#### [Required work]
List every line in the records below that contains the string "แสดงขนาดยาต".

#### [Extracted data entries]
□ □ □ □ □

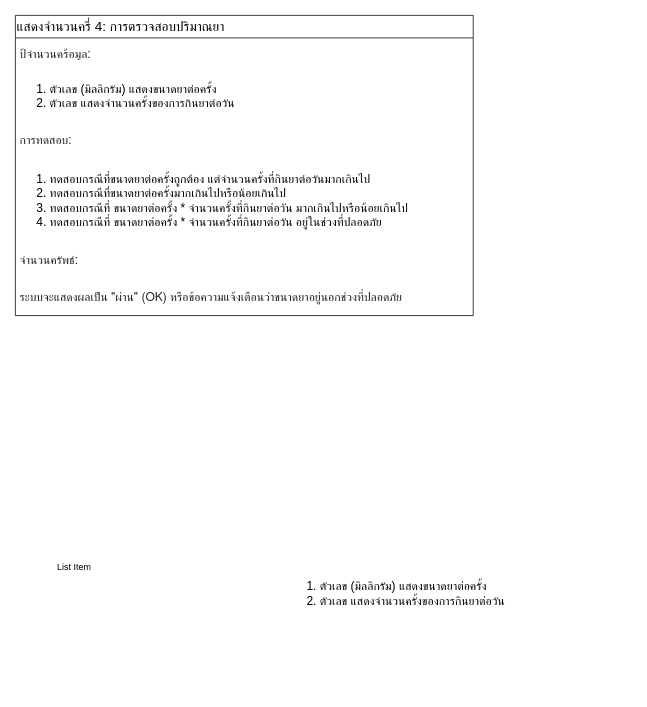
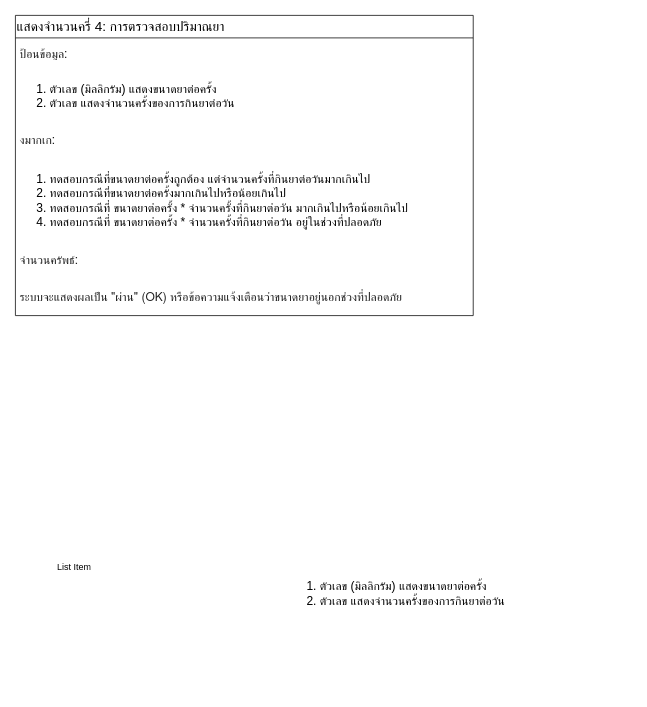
  <mxCell id="0" />
  <mxCell id="1" parent="0" />
  <mxCell id="2" value="&lt;font style=&quot;font-size: 18px;&quot;&gt;แสดงจำนวนครี่ 4: การตรวจสอบปริมาณยา&lt;/font&gt;" style="swimlane;fontStyle=0;childLayout=stackLayout;horizontal=1;startSize=30;horizontalStack=0;resizeParent=1;resizeParentMax=0;resizeLast=0;collapsible=1;marginBottom=0;whiteSpace=wrap;html=1;align=left;" vertex="1" parent="1"><mxGeometry x="20" y="20" width="610" height="400" as="geometry"><mxRectangle x="80" y="60" width="330" height="40" as="alternateBounds" /></mxGeometry></mxCell>
- <mxCell id="3" value="&lt;span style=&quot;color: rgb(31, 31, 31); font-family: &amp;quot;Google Sans&amp;quot;, &amp;quot;Helvetica Neue&amp;quot;, sans-serif; font-size: 16px; white-space-collapse: preserve; background-color: rgb(255, 255, 255);&quot;&gt;ป้จำนวนคร้อมูล:&lt;/span&gt;" style="text;strokeColor=none;fillColor=none;align=left;verticalAlign=middle;spacingLeft=4;spacingRight=4;overflow=hidden;points=[[0,0.5],[1,0.5]];portConstraint=eastwest;rotatable=0;whiteSpace=wrap;html=1;" vertex="1" parent="2"><mxGeometry y="30" width="610" height="40" as="geometry" /></mxCell>
+ <mxCell id="3" value="&lt;span style=&quot;color: rgb(31, 31, 31); font-family: &amp;quot;Google Sans&amp;quot;, &amp;quot;Helvetica Neue&amp;quot;, sans-serif; font-size: 16px; white-space-collapse: preserve; background-color: rgb(255, 255, 255);&quot;&gt;ป้อนข้อมูล:&lt;/span&gt;" style="text;strokeColor=none;fillColor=none;align=left;verticalAlign=middle;spacingLeft=4;spacingRight=4;overflow=hidden;points=[[0,0.5],[1,0.5]];portConstraint=eastwest;rotatable=0;whiteSpace=wrap;html=1;" vertex="1" parent="2"><mxGeometry y="30" width="610" height="40" as="geometry" /></mxCell>
  <mxCell id="4" value="&lt;ol style=&quot;font-size: 16px;&quot;&gt;&lt;li&gt;&lt;span style=&quot;background-color: initial;&quot;&gt;ตัวเลข (มิลลิกรัม) แสดงขนาดยาต่อครั้ง&lt;/span&gt;&lt;/li&gt;&lt;li style=&quot;margin-bottom: 0px;&quot; data-sourcepos=&quot;4:1-5:0&quot;&gt;ตัวเลข แสดงจำนวนครั้งของการกินยาต่อวัน&lt;/li&gt;&lt;/ol&gt;" style="text;strokeColor=none;fillColor=none;align=left;verticalAlign=middle;spacingLeft=4;spacingRight=4;overflow=hidden;points=[[0,0.5],[1,0.5]];portConstraint=eastwest;rotatable=0;whiteSpace=wrap;html=1;" vertex="1" parent="2"><mxGeometry y="70" width="610" height="70" as="geometry" /></mxCell>
- <mxCell id="5" value="&lt;span style=&quot;color: rgb(31, 31, 31); font-family: &amp;quot;Google Sans&amp;quot;, &amp;quot;Helvetica Neue&amp;quot;, sans-serif; font-size: 16px; white-space-collapse: preserve; background-color: rgb(255, 255, 255);&quot;&gt;การทดสอบ:&lt;/span&gt;" style="text;strokeColor=none;fillColor=none;align=left;verticalAlign=middle;spacingLeft=4;spacingRight=4;overflow=hidden;points=[[0,0.5],[1,0.5]];portConstraint=eastwest;rotatable=0;whiteSpace=wrap;html=1;" vertex="1" parent="2"><mxGeometry y="140" width="610" height="50" as="geometry" /></mxCell>
+ <mxCell id="5" value="&lt;span style=&quot;color: rgb(31, 31, 31); font-family: &amp;quot;Google Sans&amp;quot;, &amp;quot;Helvetica Neue&amp;quot;, sans-serif; font-size: 16px; white-space-collapse: preserve; background-color: rgb(255, 255, 255);&quot;&gt;งมากเก:&lt;/span&gt;" style="text;strokeColor=none;fillColor=none;align=left;verticalAlign=middle;spacingLeft=4;spacingRight=4;overflow=hidden;points=[[0,0.5],[1,0.5]];portConstraint=eastwest;rotatable=0;whiteSpace=wrap;html=1;" vertex="1" parent="2"><mxGeometry y="140" width="610" height="50" as="geometry" /></mxCell>
  <mxCell id="6" value="&lt;ol style=&quot;font-size: 16px;&quot;&gt;&lt;li style=&quot;margin-bottom: 0px;&quot; data-sourcepos=&quot;8:1-8:73&quot;&gt;ทดสอบกรณีที่ขนาดยาต่อครั้งถูกต้อง แต่จำนวนครั้งที่กินยาต่อวันมากเกินไป&lt;/li&gt;&lt;li style=&quot;margin-bottom: 0px;&quot; data-sourcepos=&quot;9:1-9:52&quot;&gt;ทดสอบกรณีที่ขนาดยาต่อครั้งมากเกินไปหรือน้อยเกินไป&lt;/li&gt;&lt;li style=&quot;margin-bottom: 0px;&quot; data-sourcepos=&quot;10:1-10:81&quot;&gt;ทดสอบกรณีที่ ขนาดยาต่อครั้ง * จำนวนครั้งที่กินยาต่อวัน มากเกินไปหรือน้อยเกินไป&lt;/li&gt;&lt;li style=&quot;margin-bottom: 0px;&quot; data-sourcepos=&quot;11:1-12:0&quot;&gt;ทดสอบกรณีที่ ขนาดยาต่อครั้ง * จำนวนครั้งที่กินยาต่อวัน อยู่ในช่วงที่ปลอดภัย&lt;/li&gt;&lt;/ol&gt;" style="text;strokeColor=none;fillColor=none;align=left;verticalAlign=middle;spacingLeft=4;spacingRight=4;overflow=hidden;points=[[0,0.5],[1,0.5]];portConstraint=eastwest;rotatable=0;whiteSpace=wrap;html=1;" vertex="1" parent="2"><mxGeometry y="190" width="610" height="110" as="geometry" /></mxCell>
  <mxCell id="7" value="&lt;span style=&quot;color: rgb(31, 31, 31); font-family: &amp;quot;Google Sans&amp;quot;, &amp;quot;Helvetica Neue&amp;quot;, sans-serif; font-size: 16px; white-space-collapse: preserve; background-color: rgb(255, 255, 255);&quot;&gt;จำนวนครัพธ์:&lt;/span&gt;" style="text;strokeColor=none;fillColor=none;align=left;verticalAlign=middle;spacingLeft=4;spacingRight=4;overflow=hidden;points=[[0,0.5],[1,0.5]];portConstraint=eastwest;rotatable=0;whiteSpace=wrap;html=1;" vertex="1" parent="2"><mxGeometry y="300" width="610" height="50" as="geometry" /></mxCell>
  <mxCell id="8" value="&lt;div&gt;&lt;span style=&quot;color: rgb(31, 31, 31); font-family: &amp;quot;Google Sans&amp;quot;, &amp;quot;Helvetica Neue&amp;quot;, sans-serif; font-size: 16px; white-space-collapse: preserve; background-color: rgb(255, 255, 255);&quot;&gt;ระบบจะแสดงผลเป็น &quot;ผ่าน&quot; (OK) หรือข้อความแจ้งเตือนว่าขนาดยาอยู่นอกช่วงที่ปลอดภัย&lt;/span&gt;&lt;span style=&quot;font-size: 16px;&quot;&gt;&lt;br&gt;&lt;/span&gt;&lt;/div&gt;" style="text;strokeColor=none;fillColor=none;align=left;verticalAlign=middle;spacingLeft=4;spacingRight=4;overflow=hidden;points=[[0,0.5],[1,0.5]];portConstraint=eastwest;rotatable=0;whiteSpace=wrap;html=1;" vertex="1" parent="2"><mxGeometry y="350" width="610" height="50" as="geometry" /></mxCell>
  <mxCell id="9" value="List Item" style="text;strokeColor=none;fillColor=none;align=left;verticalAlign=middle;spacingLeft=4;spacingRight=4;overflow=hidden;points=[[0,0.5],[1,0.5]];portConstraint=eastwest;rotatable=0;whiteSpace=wrap;html=1;" vertex="1" parent="1"><mxGeometry x="70" y="740" width="460" height="30" as="geometry" /></mxCell>
  <mxCell id="10" value="&lt;ol style=&quot;font-size: 16px;&quot;&gt;&lt;li style=&quot;margin-bottom: 0px;&quot; data-sourcepos=&quot;3:1-3:40&quot;&gt;ตัวเลข (มิลลิกรัม) แสดงขนาดยาต่อครั้ง&lt;/li&gt;&lt;li style=&quot;margin-bottom: 0px;&quot; data-sourcepos=&quot;4:1-5:0&quot;&gt;ตัวเลข แสดงจำนวนครั้งของการกินยาต่อวัน&lt;/li&gt;&lt;/ol&gt;" style="text;strokeColor=none;fillColor=none;align=left;verticalAlign=middle;spacingLeft=4;spacingRight=4;overflow=hidden;points=[[0,0.5],[1,0.5]];portConstraint=eastwest;rotatable=0;whiteSpace=wrap;html=1;" vertex="1" parent="1"><mxGeometry x="380" y="660" width="460" height="260" as="geometry" /></mxCell>
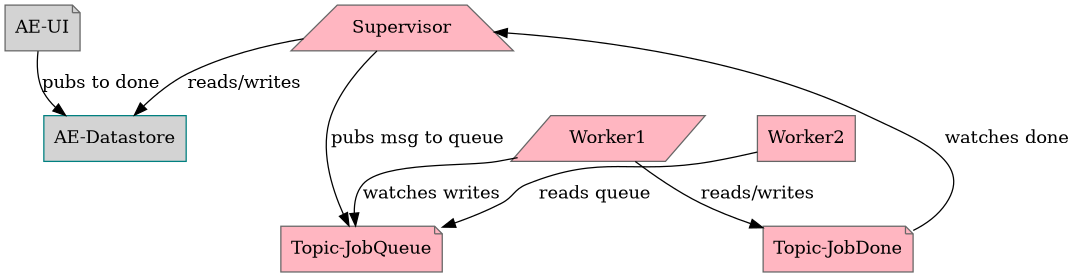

□ □ □ □ □

#### [Task output]
  <mxCell id="4" value="&lt;ol style=&quot;font-size: 16px;&quot;&gt;&lt;li&gt;&lt;span style=&quot;background-color: initial;&quot;&gt;ตัวเลข (มิลลิกรัม) แสดงขนาดยาต่อครั้ง&lt;/span&gt;&lt;/li&gt;&lt;li style=&quot;margin-bottom: 0px;&quot; data-sourcepos=&quot;4:1-5:0&quot;&gt;ตัวเลข แสดงจำนวนครั้งของการกินยาต่อวัน&lt;/li&gt;&lt;/ol&gt;" style="text;strokeColor=none;fillColor=none;align=left;verticalAlign=middle;spacingLeft=4;spacingRight=4;overflow=hidden;points=[[0,0.5],[1,0.5]];portConstraint=eastwest;rotatable=0;whiteSpace=wrap;html=1;" vertex="1" parent="2"><mxGeometry y="70" width="610" height="70" as="geometry" /></mxCell>
  <mxCell id="10" value="&lt;ol style=&quot;font-size: 16px;&quot;&gt;&lt;li style=&quot;margin-bottom: 0px;&quot; data-sourcepos=&quot;3:1-3:40&quot;&gt;ตัวเลข (มิลลิกรัม) แสดงขนาดยาต่อครั้ง&lt;/li&gt;&lt;li style=&quot;margin-bottom: 0px;&quot; data-sourcepos=&quot;4:1-5:0&quot;&gt;ตัวเลข แสดงจำนวนครั้งของการกินยาต่อวัน&lt;/li&gt;&lt;/ol&gt;" style="text;strokeColor=none;fillColor=none;align=left;verticalAlign=middle;spacingLeft=4;spacingRight=4;overflow=hidden;points=[[0,0.5],[1,0.5]];portConstraint=eastwest;rotatable=0;whiteSpace=wrap;html=1;" vertex="1" parent="1"><mxGeometry x="380" y="660" width="460" height="260" as="geometry" /></mxCell>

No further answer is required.